View of “Looking into Andy Warhol’s Photographic Practice,” 2009.

Highlighting the Fisher’s recent acquisition of a bevy of prints and Polaroids by Andy Warhol from the Warhol Foundation, this small, tight show presents thematic clusters of those works. The Polaroids constitute a (partial) archive of Warhol’s silk-screen practices, since the likenesses that the artist snapped often formed the touchstone for his subsequent portraits. His black-and-white snapshots, by contrast, served no purpose other than to record his daily interactions and curiosities: a fashion show, an errant pig, a raft floating in a pool. Those who pore over these images for studied, formal nuances or narrative dramas will be disappointed. But it is precisely in their breezy lack of affect that the photographs capture something fundamental about Warhol’s deadpan enterprise––particularly his desire to act as a kind of recording machine, an image factory, and an impassive mirror for matte banality and flashy glitz alike. In their small, clipped dimensions and offhand format, these photographs seem almost like the visual counterparts to his famously quotable sound bites.

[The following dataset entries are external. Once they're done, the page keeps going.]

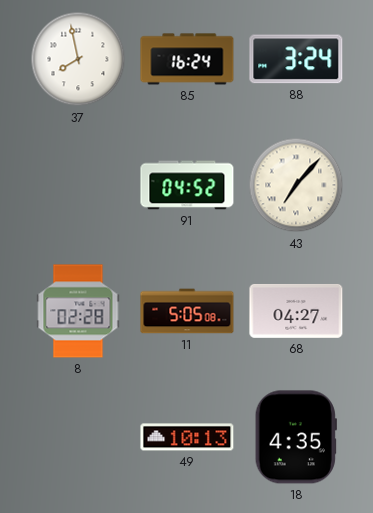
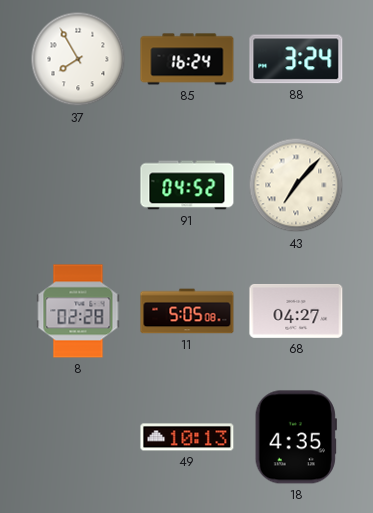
37: 7:58 -> 7:55
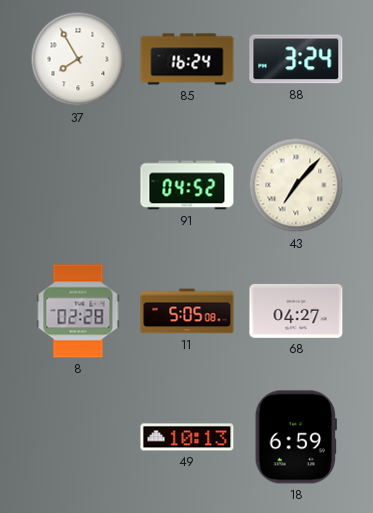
18: 4:35 -> 6:59
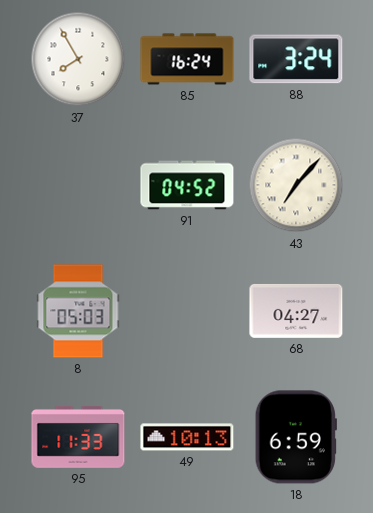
8: 02:28 -> 05:03
11: 5:05 -> none
95: none -> 11:33
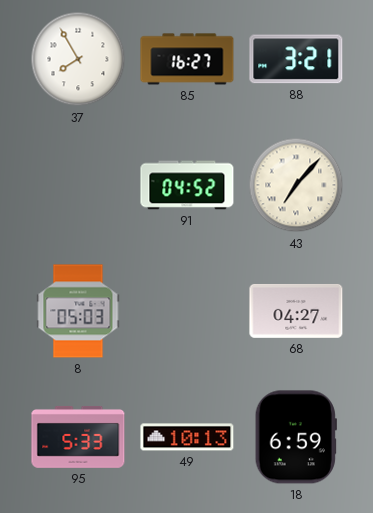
85: 16:24 -> 16:27
88: 3:24 -> 3:21
95: 11:33 -> 5:33
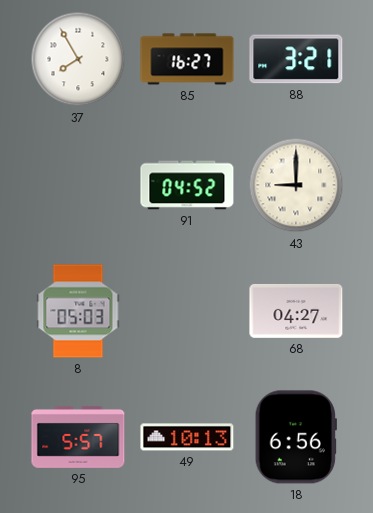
43: 7:07 -> 9:00
95: 5:33 -> 5:57
18: 6:59 -> 6:56
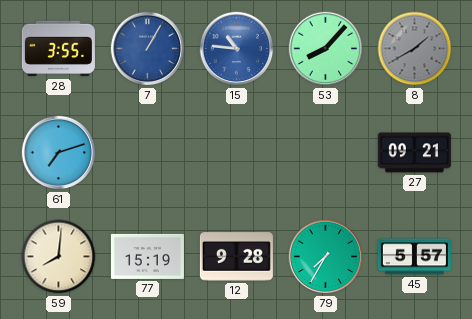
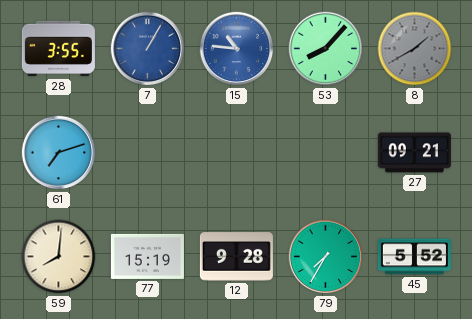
45: 5:57 -> 5:52
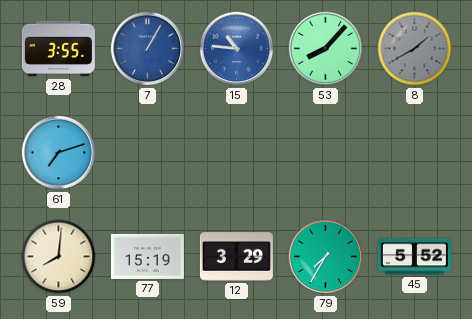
27: 09:21 -> none
12: 9:28 -> 3:29
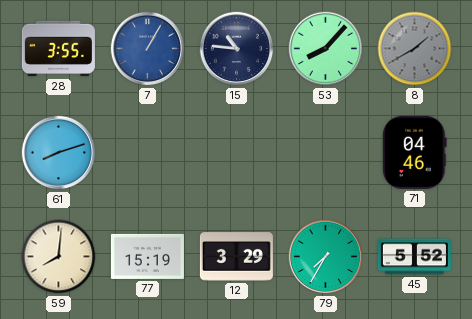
15 dial: blue -> navy
61: 7:12 -> 8:12
71: none -> 04:46
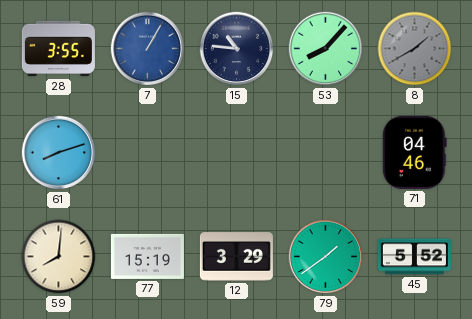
79: 7:35 -> 1:39
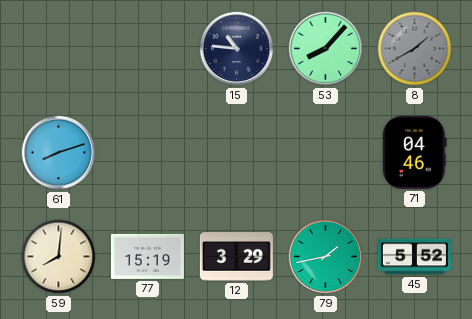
28: 3:55 -> none
7: 1:05 -> none
79: 1:39 -> 1:43
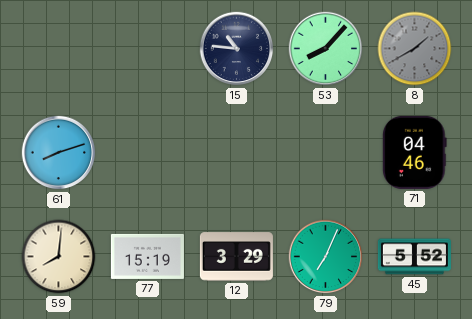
79: 1:43 -> 7:04
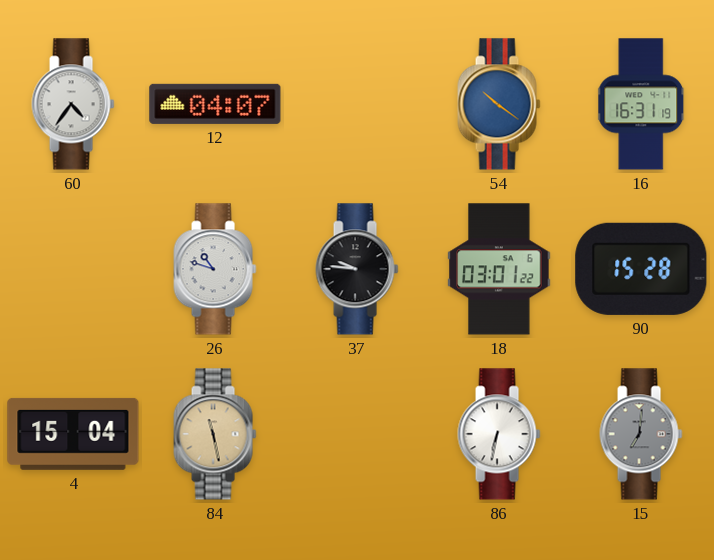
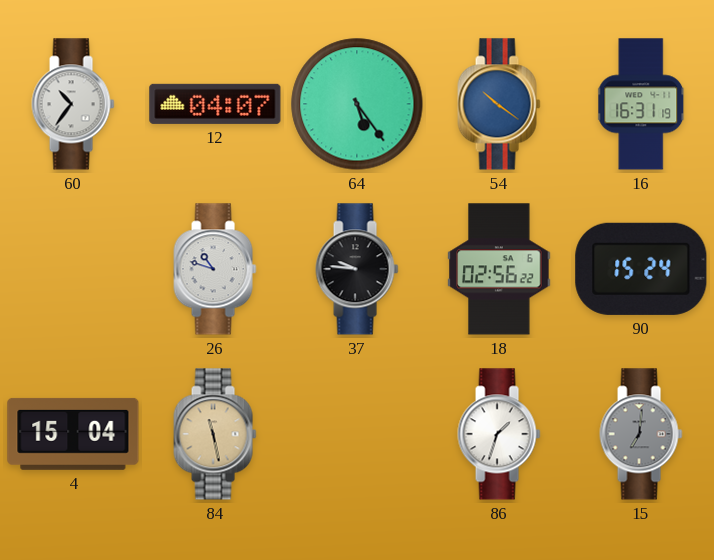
60: 4:36 -> 10:36
64: none -> 5:24
18: 03:01 -> 02:56
90: 15:28 -> 15:24
86: 6:32 -> 1:33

In that vein, curator Ariadni Liokatis and art historian Richard Meyer have exchanged pedantic wall texts for a medley of passages and quotes by Warhol. Letting his humor and monotone anecdotes permeate the exhibition further draws out the images’ diaristic qualities while refusing to gloss their import with an overwrought or heavy-handed exegesis. “Muscles are great. Everybody should have at least one they can show off,” Warhol comments in America (1985)––a line that finds its due echo in the artist’s penchant for recording said muscles, whether at a boxing match or in more intimate circumstances. But just as often, it is the disjunction between Warhol’s reflections and his imagery that truly compels. Along with the varied circumstances of his activities, encounters, and interests, Warhol’s wry and dry personality––most often ingenuous, but occasionally acerbic––comes alive in these works more subtly than through the usual outsize glam of his Pop icons. “My idea of a good picture is one that’s in focus and of a famous person,” goes one of his most cited quips. Even when he turns his lens outward, though, the individual who comes into focus is himself.